→ Study questions
[1] In the account of a father's illness, please restate the passage starting with "If I can't do" and going on through "is always on.", swapping "heater" for "furnace".
[2] Answer these questions from the account of a father's illness.
(a) For about how long did his sickness go away?
(b) What did the writer quit in order to stay home and care for him?
(c) Why is the heater always on?

Top of Document passage

I am writing about my father. It is a long and sad story.
I remember him being very sick from a young age. crawling around looking like death, constantly vomiting with no relief. Multiple trips to the hospital. He was constantly refused treatment as doctors often assume they know everything and if they don't know what it is you must be a drug addict.
It's hard to convey the absolute injustices he has suffered through out the years and the callousness and closed minded approach of nearly every doctor encountered throughout the years save one. His sickness went away mysteriously for about ten years and when it reared its ugly head again I was the only one there to care for him. I had to quit high school to stay home and clean up vomit and boil water for hot baths as there was never enough hot water for the constant trips to hot water. when it came back again it was no longer just nausea but the most severe abdominal pain imaginable. Every morning like clock work he would have this horrible pain that had him screaming in anguish.
The pain I believe comes from the urge to have a bowel movement but that plumbing doesn't seem to work properly. the pain goes on and on and all I can do is..... it sounds strange but all I can do is dig my finger nails into his backside and pinch and pull and claw and this seems to work sometimes. I guess causing certain kinds of pain can distract him from the other kind. This goes on for hours until my nail beds are bruised and my hands ache so bad I can hardly move them and yet I can't stop because he's begging me to do something or anything.
If I can't do my job well enough the puking starts and it doesn't stop until he's severely dehydrated and having muscle spasms with sweat pouring off of him, the house is like an oven because of his cold sweats the heater is always on.

Bottom of Document passage
Top of Given data

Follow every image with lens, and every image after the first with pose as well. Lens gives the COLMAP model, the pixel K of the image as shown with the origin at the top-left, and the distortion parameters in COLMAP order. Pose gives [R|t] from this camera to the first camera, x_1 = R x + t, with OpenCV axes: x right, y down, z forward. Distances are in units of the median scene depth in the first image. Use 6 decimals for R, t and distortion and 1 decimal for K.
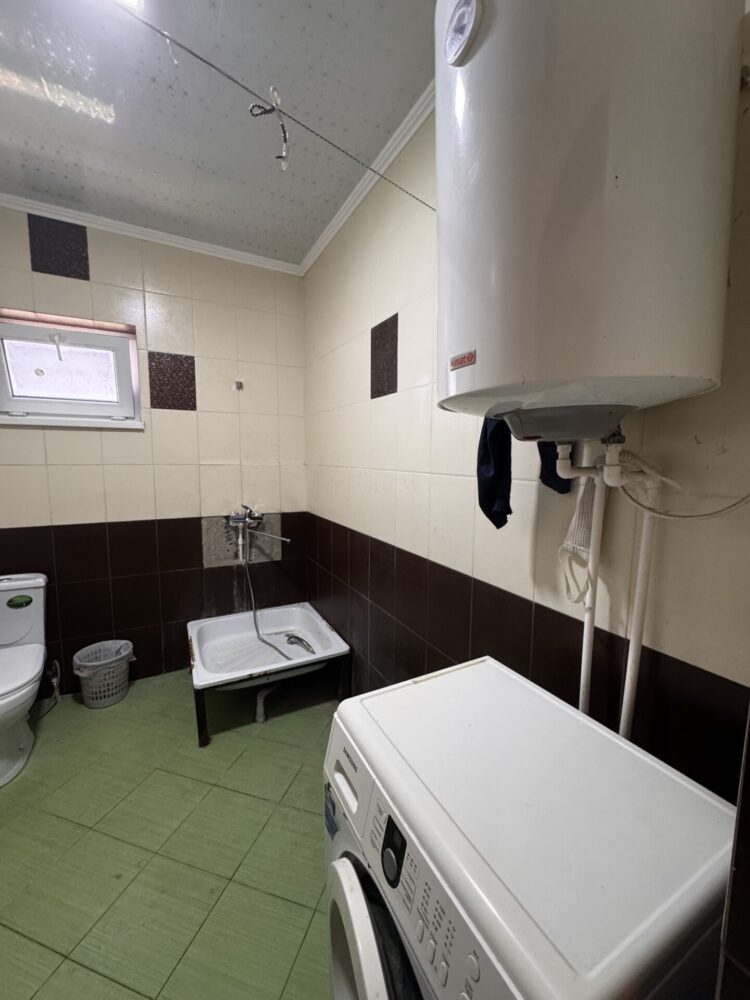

Bottom of Given data

→ Responses by item number
[1]
If I can't do my job well enough the puking starts and it doesn't stop until he's severely dehydrated and having muscle spasms with sweat pouring off of him, the house is like an oven because of his cold sweats the furnace is always on.

[2]
(a) About ten years.
(b) High school.
(c) Because of his cold sweats.